The bonds that united the Tuesday night volunteers of those days have stayed strong, and we still catch up for a meal from time to time. 

Carol Andrades

“What has not changed is the calibre of FLS staff. They work so hard. FLS truly attracts people with a passion, who go above and beyond the call of duty without being asked.” 

Parallel to the work of Victoria Legal Aid and pro bono work of law firms, Carol says community legal centres like FLS are vital to the fabric of justice and offer the unique role of making legal support approachable. “The people who founded FLS deserve a medal for their vision.” 

“The establishment of FLS changed the landscape for access to law in Australia, and it continues to be an important first point of contact and guidance for so many in our community,” she adds.  

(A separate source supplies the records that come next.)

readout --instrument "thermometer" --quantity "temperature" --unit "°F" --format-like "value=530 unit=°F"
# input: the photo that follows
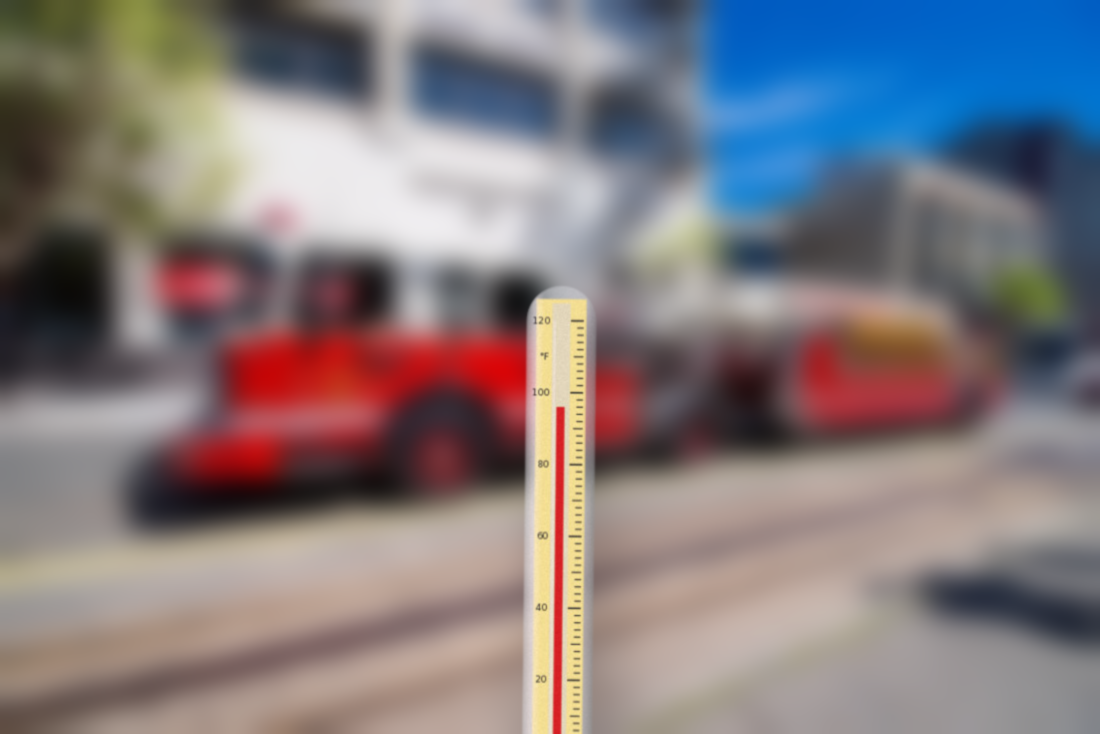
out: value=96 unit=°F
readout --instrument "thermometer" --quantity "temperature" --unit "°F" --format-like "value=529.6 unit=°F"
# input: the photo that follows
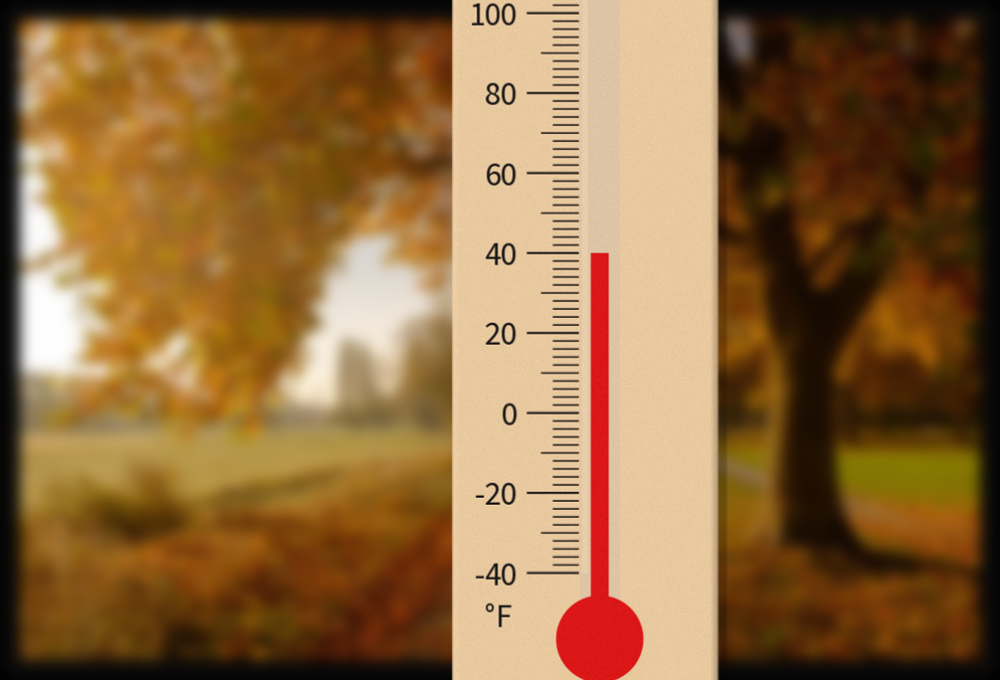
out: value=40 unit=°F
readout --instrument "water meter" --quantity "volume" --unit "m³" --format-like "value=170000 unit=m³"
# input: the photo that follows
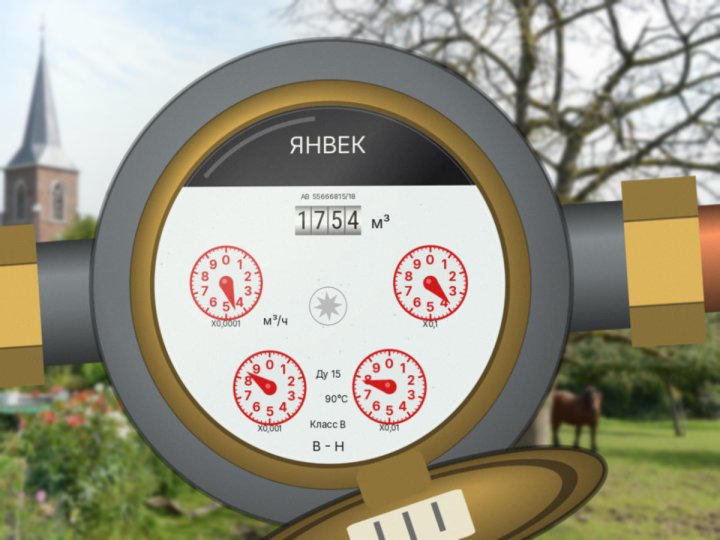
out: value=1754.3784 unit=m³
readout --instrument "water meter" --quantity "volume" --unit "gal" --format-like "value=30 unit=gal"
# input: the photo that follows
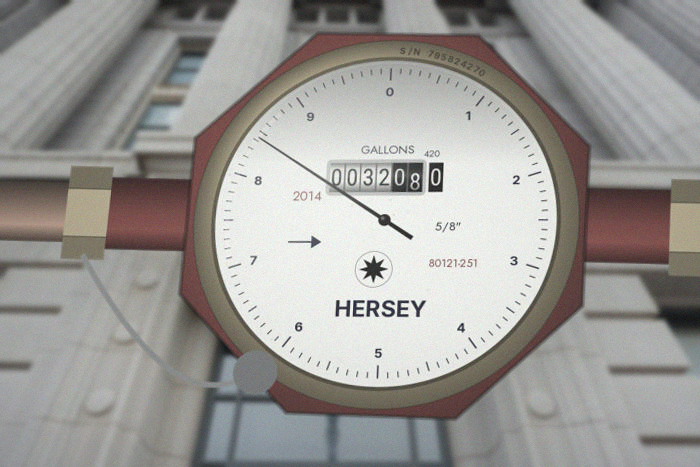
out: value=32078.4 unit=gal
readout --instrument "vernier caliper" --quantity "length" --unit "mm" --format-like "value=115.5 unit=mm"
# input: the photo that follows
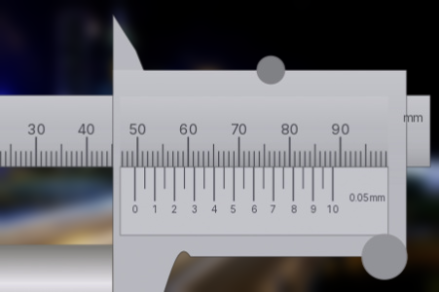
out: value=49.5 unit=mm
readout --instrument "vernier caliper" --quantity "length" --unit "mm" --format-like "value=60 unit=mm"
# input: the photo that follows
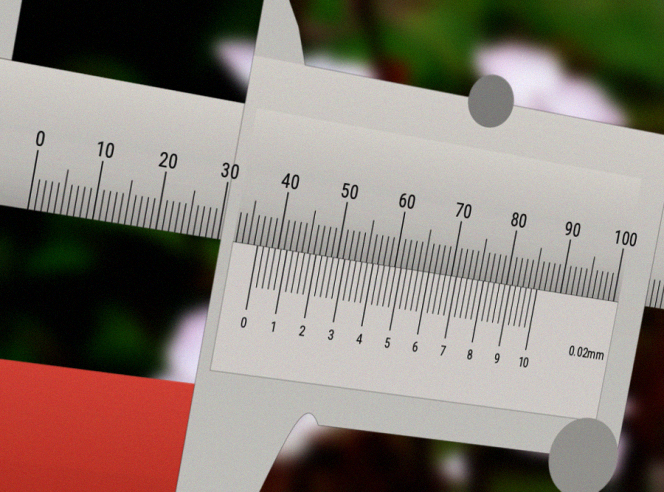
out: value=36.6 unit=mm
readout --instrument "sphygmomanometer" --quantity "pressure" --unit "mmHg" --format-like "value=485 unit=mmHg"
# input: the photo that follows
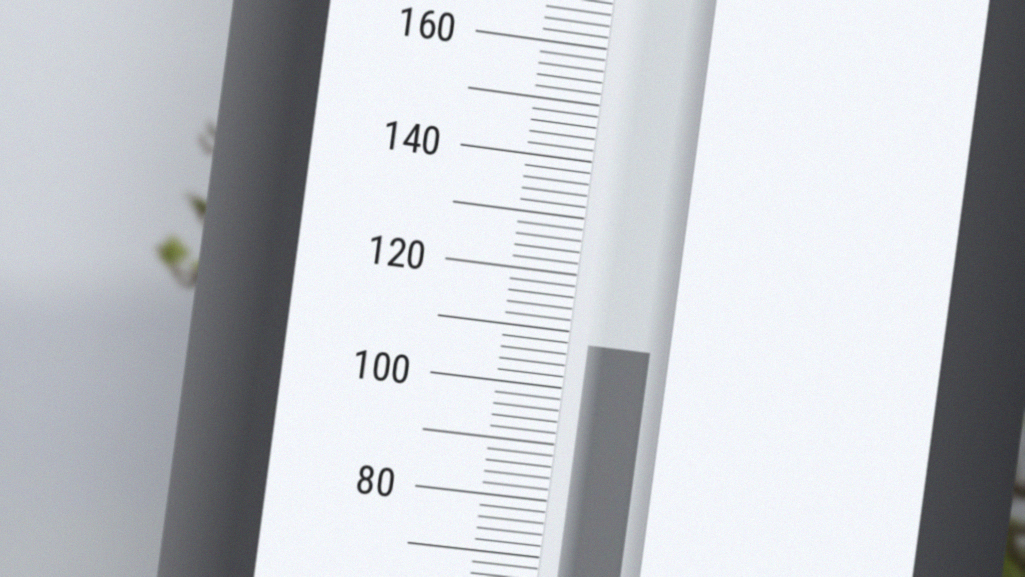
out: value=108 unit=mmHg
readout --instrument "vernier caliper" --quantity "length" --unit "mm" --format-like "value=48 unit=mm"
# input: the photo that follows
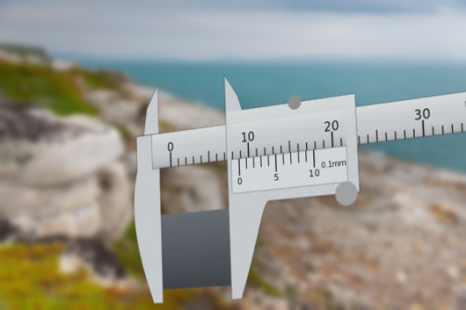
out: value=8.8 unit=mm
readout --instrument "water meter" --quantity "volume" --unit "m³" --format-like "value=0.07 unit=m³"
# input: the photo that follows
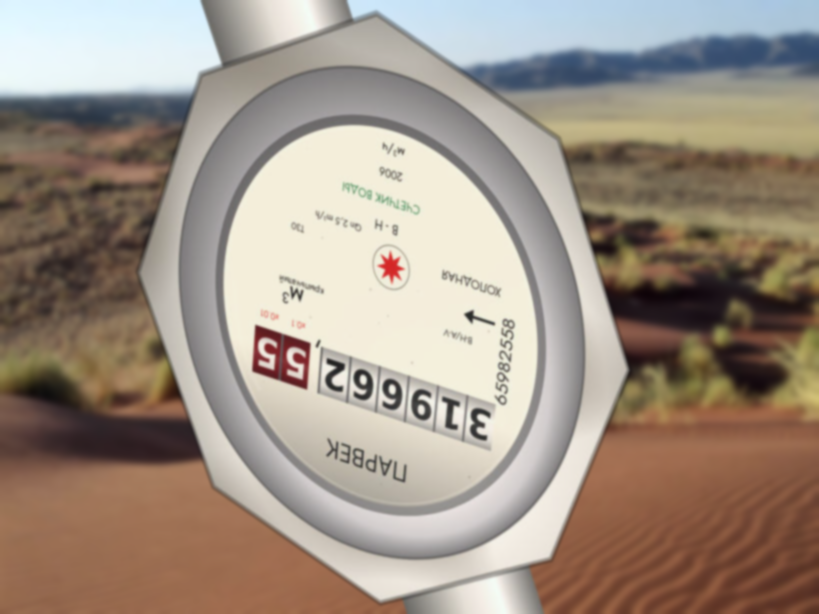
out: value=319662.55 unit=m³
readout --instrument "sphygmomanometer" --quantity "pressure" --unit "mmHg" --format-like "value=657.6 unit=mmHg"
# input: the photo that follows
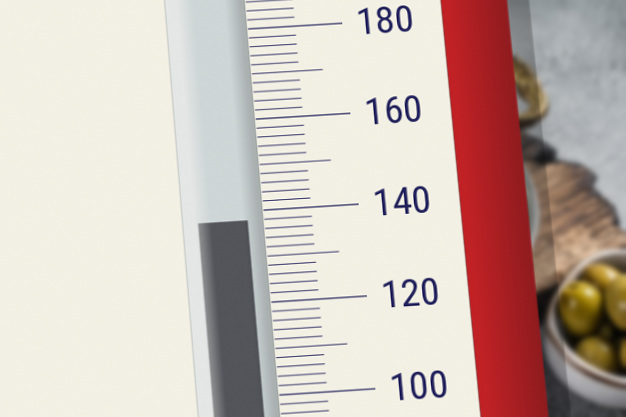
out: value=138 unit=mmHg
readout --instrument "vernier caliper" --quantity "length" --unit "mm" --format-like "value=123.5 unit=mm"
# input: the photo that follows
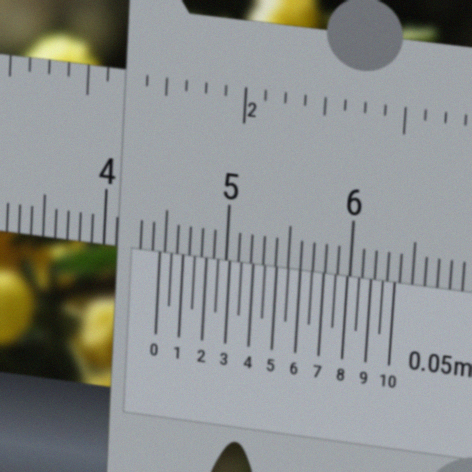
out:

“Apart from anything else, triaging and early classification of legal issues can make all the difference when rights are at stake. 

“At FLS, people can also get support in a non-threatening environment. It is less intimidating than the sterile city offices of law firms and large bureaucracies.” 

Carol has been quoted in John Chesterman’s history of FLS Poverty Law and Social Change as saying that the law can be like a five-star restaurant where you need to know the maitre d’, but FLS is like a pub where you can just drop in.  

This accessibility is something which continues, with significant outreach across health and community services, targeted holistic services for those most at risk, and the 50-year-old volunteer-powered Night Service that is delivered from Fitzroy and Reservoir.  

Carol Andrades is a Senior Fellow with the University of Melbourne’s Law School where she lectures at master’s level in Equality and Discrimination at Work.  

Following a period as partner with Maurice Blackburn & Co. and then as consultant to Ryan Carlisle Thomas and Gordon Legal respectively, Carol now consults privately and volunteers with Fitzroy Legal Service and the Adult Migrant English Program. She is also on the editorial board of the Employment Law Bulletin, is a member of the advisory board of the University of Melbourne’s Centre for Employment and Labour Relations Law, and has served on boards and committees of numerous statutory authorities and community organisations.